La ministre de la Justice, Sam Tanson, et le CSV sont d’accord pour abandonner le délai actuel fixé à 10 ans.
La députée Nancy Arendt (CSV) se trouve à la base du débat que la Chambre des députés a mené mercredi après-midi. Depuis de longues années, l’élue dit s’engager pour lutter plus efficacement contre les abus sexuels commis sur les mineurs, mais aussi les adultes. «Les victimes ne seront plus jamais les mêmes personnes. Elles sont meurtries pour la vie», souligne Nancy Arendt.
Les auteurs présumés de ces actes abjects échappent encore trop souvent à des poursuites sur le plan pénal. «Dans aucun autre domaine, les auteurs de crimes sur enfants sont aussi protégés», fustige la députée chrétienne-sociale. En cause est notamment un délai de prescription trop court. Au Luxembourg, ce délai est actuellement fixé à 10 ans après que la victime a atteint la majorité. Elle doit donc dénoncer les faits au plus tard à l’âge de 28 ans. Le CSV a introduit mercredi une proposition de loi pour allonger le délai de prescription à 30 ans. «Une victime pourra donc porter plainte jusqu’à l’âge de 48 ans», précise Nancy Arendt.

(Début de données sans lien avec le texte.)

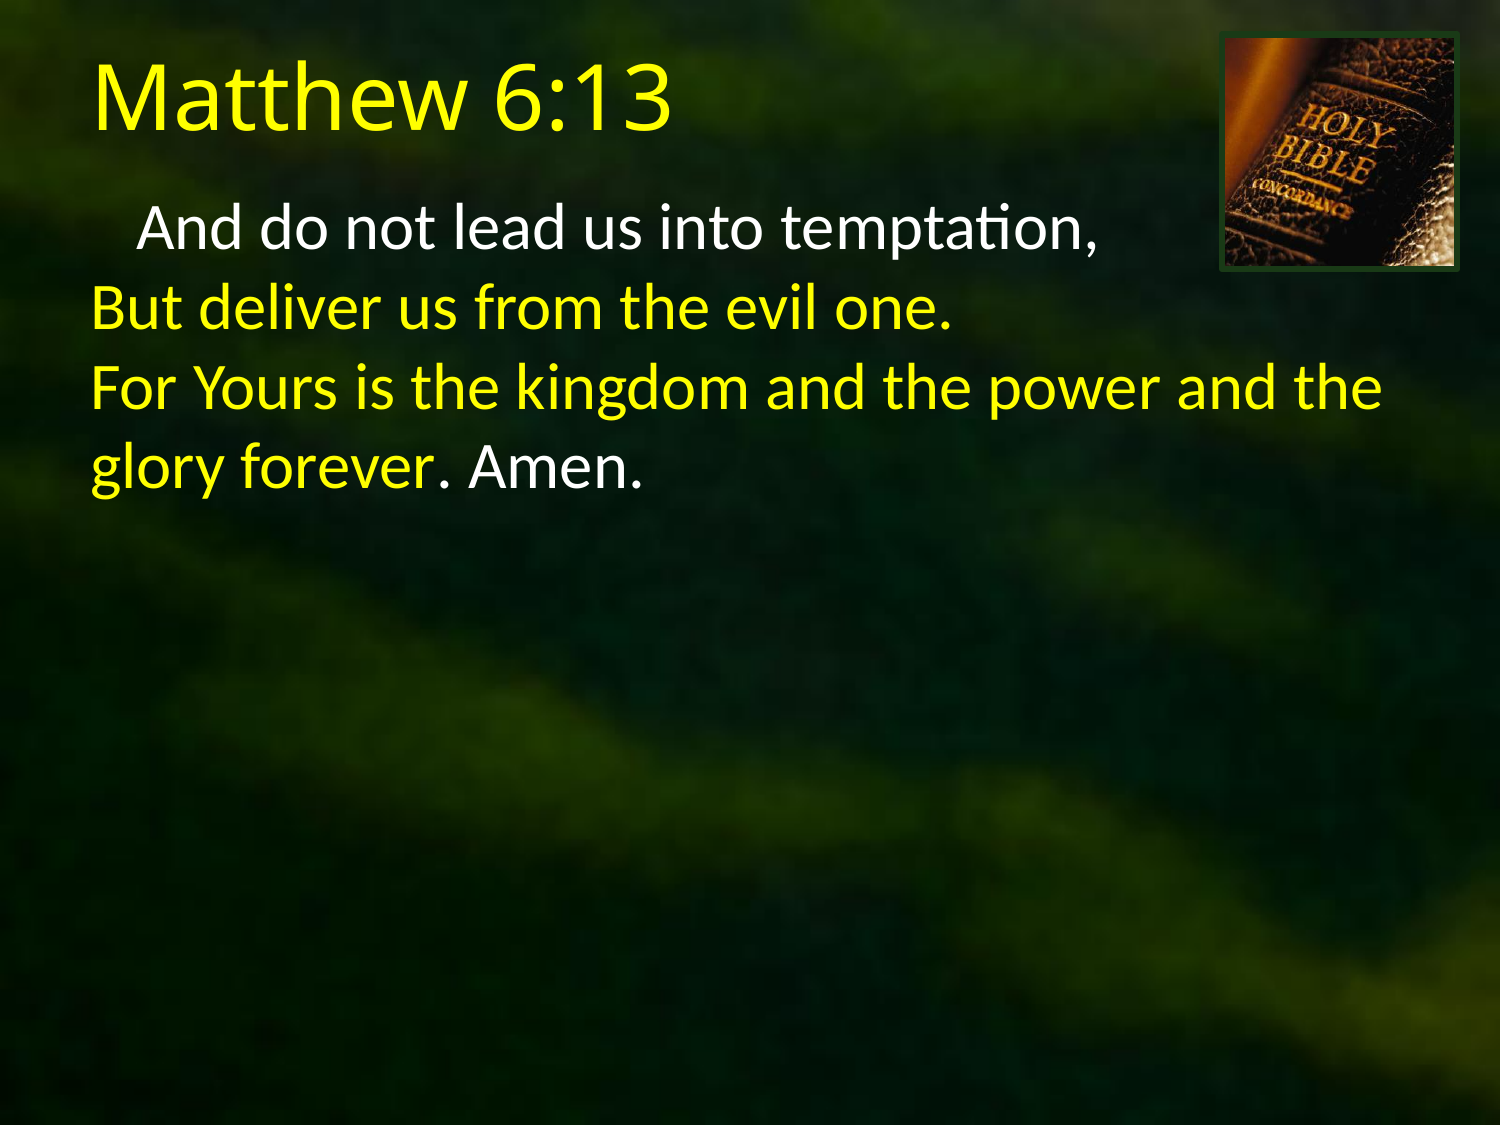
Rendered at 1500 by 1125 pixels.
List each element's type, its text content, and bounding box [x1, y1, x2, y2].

list And do not lead us into temptation, But deliver us from the evil one. For Yours is the kingdom and the power and the glory forever. Amen. [75, 174, 1425, 1050]
picture [0, 0, 1500, 1125]
title Matthew 6:13 [75, 24, 1425, 163]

L’augmentation permanente du nombre de cas d’abus sexuels est la principale raison avancée pour justifier une adaptation du Code pénal. Le Conseil de l’Europe estime qu’un enfant sur cinq est, à un moment ou un autre, victime d’une forme d’exploitation ou d’abus sexuels. Dans l’Union européenne, comme dans le reste du monde, l’abus sexuel est le plus souvent commis dans l’environnement immédiat de l’enfant. Les chiffres font état de 70 % à 90 % des cas. Dans la grande majorité des cas d’abus sexuel sur un enfant, l’agresseur est connu de sa victime.

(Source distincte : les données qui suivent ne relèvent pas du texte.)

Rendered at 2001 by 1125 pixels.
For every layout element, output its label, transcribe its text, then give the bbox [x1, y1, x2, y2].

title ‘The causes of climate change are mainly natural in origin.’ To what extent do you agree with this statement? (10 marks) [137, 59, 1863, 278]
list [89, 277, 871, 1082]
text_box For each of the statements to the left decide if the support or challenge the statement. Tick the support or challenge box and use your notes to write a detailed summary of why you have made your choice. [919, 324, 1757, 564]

Une affaire par jour traitée par la police
Au Luxembourg, la section «protection de la jeunesse et infractions à caractère sexuel» a traité 882 nouvelles affaires en 2019. Dans le domaine des abus sexuels et des infractions graves contre mineurs, 304 nouvelles affaires ont été traitées en 2019, ce qui représente une augmentation immense de 36 % par rapport à l’année dernière (223 affaires). «Autrement dit, la police traite quasiment une affaire de ce genre par jour», écrit Nancy Arendt dans sa proposition de loi.
Même si l’allongement du délai de prescription ne rend pas plus simple l’élucidation des faits, un consensus se dégage entre gouvernement et opposition sur la question. Mercredi, la ministre de la Justice, Sam Tanson, est ainsi venue confirmer qu’elle travaille sur un texte de loi comprenant «une prolongation substantielle, voire une levée du délai de prescription» pour abus sexuels. «Il est primordial d’accorder à la victime ce droit. Et les auteurs présumés doivent savoir qu’ils risquent gros jusqu’au bout», fait remarquer Sam Tanson.
La Chambre a en outre appelé, mercredi, le gouvernement à mettre en place un Office national d’aide et de soutien pour abus sexuels, dirigé par un représentant permanent aux questions d’abus sexuels.